Carlos Saura era o grande nome do cinema espanhol na época. Para driblar a censura do franquismo, fazia filmes alegóricos que colocavam a Espanha na tela. Foi quando veio Erice. Em 1940, a Falange, partido fascista de Franco, dominava o país, após a derrota das forças republicanas na Guerra Civil. Erice mostrou, de forma enviesada, o que ocorrera na Espanha. Duas meninas, duas irmãs, assistem ao clássico Frankenstein, de James Whale. Ficam perturbadas com o monstro interpretado por Boris Karloff. No seu imaginário infantil, o monstro vira o militante ferido que se esconde no celeiro. No filme dentro do filme, uma menina, sem noção do perigo, brinca com o monstro. Ele, também inocente, a joga dentro d’água, mas é só uma brincadeira – que produz uma tragédia.
Ana Torrent faz a mais sugestionável das irmãs – depois, ela virou atriz de Saura (em “Cria Cuervos”). O filme constrói-se nesse limite em que inocência e perversidade se dão as mãos. Explorando o sentimento de insegurança no imaginário dos espanhóis – o país, dividido pela guerra fratricida, também antecipara forças em conflito na 2.ª Grande Guerra -, o filme permite entender como o franquismo se constituiu numa ditadura do tipo conservadora, católica e anticomunista. Passaram-se dez anos até o segundo longa, e mais dez até o terceiro. “El Sur” volta ao imaginário infantil. Adulta, uma mulher do norte lembra sua mítica fascinação pelo sul, tecida nos relatos que ouvia do pai, quando menina.

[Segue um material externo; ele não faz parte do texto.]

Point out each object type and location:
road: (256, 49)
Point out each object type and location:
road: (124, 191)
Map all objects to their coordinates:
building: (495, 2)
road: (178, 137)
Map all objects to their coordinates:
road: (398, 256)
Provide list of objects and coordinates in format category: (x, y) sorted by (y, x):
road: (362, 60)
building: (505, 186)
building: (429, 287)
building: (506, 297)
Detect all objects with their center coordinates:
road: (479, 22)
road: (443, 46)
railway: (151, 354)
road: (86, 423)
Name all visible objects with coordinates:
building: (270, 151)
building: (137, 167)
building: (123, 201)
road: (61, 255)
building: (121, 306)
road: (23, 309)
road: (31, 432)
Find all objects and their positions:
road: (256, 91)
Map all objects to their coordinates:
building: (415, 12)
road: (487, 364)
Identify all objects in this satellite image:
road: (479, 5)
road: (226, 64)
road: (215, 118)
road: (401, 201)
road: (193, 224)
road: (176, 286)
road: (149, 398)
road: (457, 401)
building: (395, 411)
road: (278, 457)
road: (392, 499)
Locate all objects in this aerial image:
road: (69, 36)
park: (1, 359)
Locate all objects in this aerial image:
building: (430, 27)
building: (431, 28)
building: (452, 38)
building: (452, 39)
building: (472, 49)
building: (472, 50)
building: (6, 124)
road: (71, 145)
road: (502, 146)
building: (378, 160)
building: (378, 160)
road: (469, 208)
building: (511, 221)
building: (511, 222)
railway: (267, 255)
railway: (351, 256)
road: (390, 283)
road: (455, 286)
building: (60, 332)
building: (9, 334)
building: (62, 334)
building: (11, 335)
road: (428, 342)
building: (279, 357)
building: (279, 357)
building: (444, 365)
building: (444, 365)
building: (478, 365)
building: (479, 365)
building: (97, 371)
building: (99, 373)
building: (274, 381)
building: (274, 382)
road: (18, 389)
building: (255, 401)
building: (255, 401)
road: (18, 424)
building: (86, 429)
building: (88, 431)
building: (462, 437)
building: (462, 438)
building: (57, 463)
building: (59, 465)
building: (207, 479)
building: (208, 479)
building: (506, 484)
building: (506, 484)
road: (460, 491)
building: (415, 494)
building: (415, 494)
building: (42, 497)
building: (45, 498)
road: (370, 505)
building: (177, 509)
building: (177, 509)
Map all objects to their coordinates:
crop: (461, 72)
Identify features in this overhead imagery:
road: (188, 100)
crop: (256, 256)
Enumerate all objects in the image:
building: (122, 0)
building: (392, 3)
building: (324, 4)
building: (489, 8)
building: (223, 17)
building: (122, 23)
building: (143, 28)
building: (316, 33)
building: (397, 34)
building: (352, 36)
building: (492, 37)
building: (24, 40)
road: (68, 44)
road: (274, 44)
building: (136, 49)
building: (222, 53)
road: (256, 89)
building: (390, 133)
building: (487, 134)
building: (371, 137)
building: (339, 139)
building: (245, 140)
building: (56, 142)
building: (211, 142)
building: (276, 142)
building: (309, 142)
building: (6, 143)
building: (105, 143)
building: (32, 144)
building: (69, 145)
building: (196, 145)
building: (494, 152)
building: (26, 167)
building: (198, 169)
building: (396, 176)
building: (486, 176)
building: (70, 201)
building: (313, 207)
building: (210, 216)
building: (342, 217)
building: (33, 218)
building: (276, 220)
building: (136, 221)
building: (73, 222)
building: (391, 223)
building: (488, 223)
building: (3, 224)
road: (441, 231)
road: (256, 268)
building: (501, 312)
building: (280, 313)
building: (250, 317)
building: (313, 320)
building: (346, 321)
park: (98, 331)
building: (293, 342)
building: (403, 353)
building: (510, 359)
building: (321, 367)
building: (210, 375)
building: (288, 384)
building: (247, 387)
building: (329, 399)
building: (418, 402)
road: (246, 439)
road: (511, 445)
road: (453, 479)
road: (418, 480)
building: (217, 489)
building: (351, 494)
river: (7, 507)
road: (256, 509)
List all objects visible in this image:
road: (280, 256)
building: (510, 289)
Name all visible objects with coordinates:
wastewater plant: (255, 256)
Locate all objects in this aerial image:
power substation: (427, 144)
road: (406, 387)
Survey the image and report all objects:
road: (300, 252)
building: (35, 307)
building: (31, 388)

De novo, Erice volta a um país dividido, e não apenas a Espanha. O conflito norte/sul está na essência de divisões históricas – colonizadores e colonizados, potências capitalistas e nações do Terceiro Mundo. A própria divisão interna é entre industrialização e estrutura agrária. O pai é desterrado no próprio país pela Guerra Civil. Como no Espírito, o autor movimenta-se no território do mito. Há sempre um momento de mistério, ou de terror. A menina, no Espírito, pensa que a irmã morreu. Em “El Sur”, a garota descobre que herdou o pêndulo do pai. Com ele, vem o tempo, e tudo o que representa. Em “O Sol do Marmelo”, é a luz. No exíguo quintal de seu estúdio, onde há um marmeleiro, o pintor Antonio López tenta captar a luz do sol nos frutos. A tarefa é difícil, senão impossível. Tão poucos filmes, e tão grandes. Erice poderá ser, tanto depois, a grande descoberta dessa Mostra.
AS APOSTAS DO DIA
– “Vermelho Profundo”
Um dos mais belos filmes do mexicano Arturo Ripstein, recontando a história de Amantes da Meia-Noite, de Leonard Kastle, sobre casal bizarro – ele, feio, ela gorda – que se une para uma vida de crimes.
– “Winter Sleep”
O longa do turco Nuri Bilge Ceylan que ganhou a Palma de Ouro, em maio, desagradou a muitos críticos, mas tem grandes cenas que discutem o papel do intelectual e a crise do casal no mundo contemporâneo.
– “A Noite de São Lourenço”
Talvez o maior filme dos irmãos Taviani, um relato carregado de conotações míticas sobre a resistência ao fascismo numa pequena cidade italiana, durante a 2ª Grande Guerra.
– “Permanência”
Irandhyr Santos é sempre uma garantia, ainda mais quando o diretor é talentoso como o estreante pernambucano Leonardo Lacca. Fotógrafo hospeda-se na casa da ex em São Paulo. Velhos sentimentos afloram. As informações são do jornal O Estado de S. Paulo.